[Region annotation records]
# # #
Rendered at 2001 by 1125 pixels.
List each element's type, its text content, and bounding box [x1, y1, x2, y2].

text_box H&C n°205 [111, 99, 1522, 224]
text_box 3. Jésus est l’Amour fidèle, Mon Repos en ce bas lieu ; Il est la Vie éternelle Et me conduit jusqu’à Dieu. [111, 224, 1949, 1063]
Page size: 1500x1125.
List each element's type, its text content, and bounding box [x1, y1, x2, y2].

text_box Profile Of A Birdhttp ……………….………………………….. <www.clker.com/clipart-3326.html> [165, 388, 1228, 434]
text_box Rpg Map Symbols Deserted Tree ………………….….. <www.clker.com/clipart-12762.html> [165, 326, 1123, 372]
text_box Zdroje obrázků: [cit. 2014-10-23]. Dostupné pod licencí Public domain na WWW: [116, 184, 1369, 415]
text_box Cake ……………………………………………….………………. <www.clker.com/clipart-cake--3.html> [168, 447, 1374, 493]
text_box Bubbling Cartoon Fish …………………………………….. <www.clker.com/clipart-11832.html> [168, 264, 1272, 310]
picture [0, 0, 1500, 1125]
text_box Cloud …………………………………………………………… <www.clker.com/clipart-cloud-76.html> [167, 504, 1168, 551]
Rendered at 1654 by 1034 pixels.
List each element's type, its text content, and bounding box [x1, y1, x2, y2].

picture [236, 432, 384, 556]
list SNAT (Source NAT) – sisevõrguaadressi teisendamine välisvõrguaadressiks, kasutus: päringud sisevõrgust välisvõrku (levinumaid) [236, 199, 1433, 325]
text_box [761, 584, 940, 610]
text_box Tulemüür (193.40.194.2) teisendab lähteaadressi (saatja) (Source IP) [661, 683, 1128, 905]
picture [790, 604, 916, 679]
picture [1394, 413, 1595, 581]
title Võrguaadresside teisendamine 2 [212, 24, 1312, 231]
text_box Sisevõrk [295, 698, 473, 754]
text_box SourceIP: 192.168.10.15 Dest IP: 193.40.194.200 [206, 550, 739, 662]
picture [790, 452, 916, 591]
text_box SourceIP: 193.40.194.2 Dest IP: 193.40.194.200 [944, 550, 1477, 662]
# # #
__WHAT IS REQUIRED__:
Express the lines from the one containing "Page size: 1500x1125." through the last line, both included, as a JSON list of strings with one string per line and blank lines omitted.

__IN RESPONSE__:
[
  "Page size: 1500x1125.",
  "List each element's type, its text content, and bounding box [x1, y1, x2, y2].",
  "text_box Profile Of A Birdhttp ……………….………………………….. <www.clker.com/clipart-3326.html> [165, 388, 1228, 434]",
  "text_box Rpg Map Symbols Deserted Tree ………………….….. <www.clker.com/clipart-12762.html> [165, 326, 1123, 372]",
  "text_box Zdroje obrázků: [cit. 2014-10-23]. Dostupné pod licencí Public domain na WWW: [116, 184, 1369, 415]",
  "text_box Cake ……………………………………………….………………. <www.clker.com/clipart-cake--3.html> [168, 447, 1374, 493]",
  "text_box Bubbling Cartoon Fish …………………………………….. <www.clker.com/clipart-11832.html> [168, 264, 1272, 310]",
  "picture [0, 0, 1500, 1125]",
  "text_box Cloud …………………………………………………………… <www.clker.com/clipart-cloud-76.html> [167, 504, 1168, 551]",
  "Rendered at 1654 by 1034 pixels.",
  "List each element's type, its text content, and bounding box [x1, y1, x2, y2].",
  "picture [236, 432, 384, 556]",
  "list SNAT (Source NAT) – sisevõrguaadressi teisendamine välisvõrguaadressiks, kasutus: päringud sisevõrgust välisvõrku (levinumaid) [236, 199, 1433, 325]",
  "text_box [761, 584, 940, 610]",
  "text_box Tulemüür (193.40.194.2) teisendab lähteaadressi (saatja) (Source IP) [661, 683, 1128, 905]",
  "picture [790, 604, 916, 679]",
  "picture [1394, 413, 1595, 581]",
  "title Võrguaadresside teisendamine 2 [212, 24, 1312, 231]",
  "text_box Sisevõrk [295, 698, 473, 754]",
  "text_box SourceIP: 192.168.10.15 Dest IP: 193.40.194.200 [206, 550, 739, 662]",
  "picture [790, 452, 916, 591]",
  "text_box SourceIP: 193.40.194.2 Dest IP: 193.40.194.200 [944, 550, 1477, 662]"
]